Absence of positive dynamics and at this stage practically means disability of the patient and, consequently, a re-detailed, sufficiently detailed clinical and physiological examination that is already solving not so much problems of pathology diagnosis as real assessment of the dynamics of adaptive processes in the body that occurred under the influence of restorative treatment , the degree of loss of health, working capacity, social independence.

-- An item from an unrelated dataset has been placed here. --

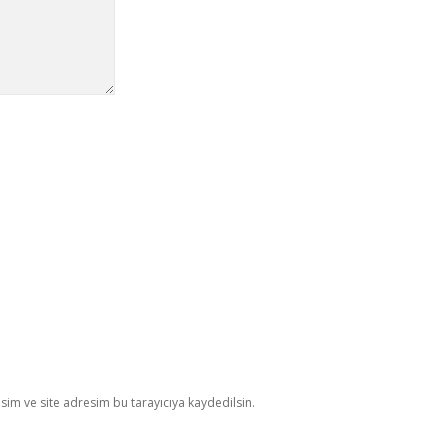
im ve site adresim bu tarayıcıya kaydedilsin.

At the fourth stage, the terms of which can not be determined for sufficiently clear reasons, the main direction of rehabilitation therapy is to develop a more complete model of prognostic disorders in the patient-environment system. This task can be solved by various means of physical rehabilitation.

Given that the chronization of the process has led to such persistent pathological changes that have determined disability, active intervention on the affected motor vein loses its usefulness. Therapy acquires a symptomatic character, providing a basis for targeted rehabilitation and prophylactic measures, among which the means of therapeutic physical training (LFK) come to the forefront. Their main goal is to return patients social activity, providing this path with qualified help in determining the most adequate compensation for impaired (lost) functions by correcting them.

The basic concept that allows to carry out successful corrective measures is the idea that any action takes place within a certain time continuum and in an environment of simultaneously changing conditions, which requires remedial corrections. Each lesson on correction of impaired functions is systematic, not compressed in time, the training of skills modeled by the doctor on the basis of the individual capabilities of the patient.

The proposed scheme of rehabilitation in connection with the shutdown of the affected PDS of the spine from the kinematic chain "spine-limb" sets itself basically re-adaptation and resocialization tasks, the peculiarity of which is to develop a new (optimal) motor stereotype, strengthen the affected spine and locomotor apparatus as a whole, returning the patient to their previous work activity.

Translation Disclaimer: For the convenience of users of the iLive portal this article has been translated into the current language, but has not yet been verified by a native speaker who has the necessary qualifications for this. In this regard, we warn you that the translation of this article may be incorrect, may contain lexical, syntactic and grammatical errors.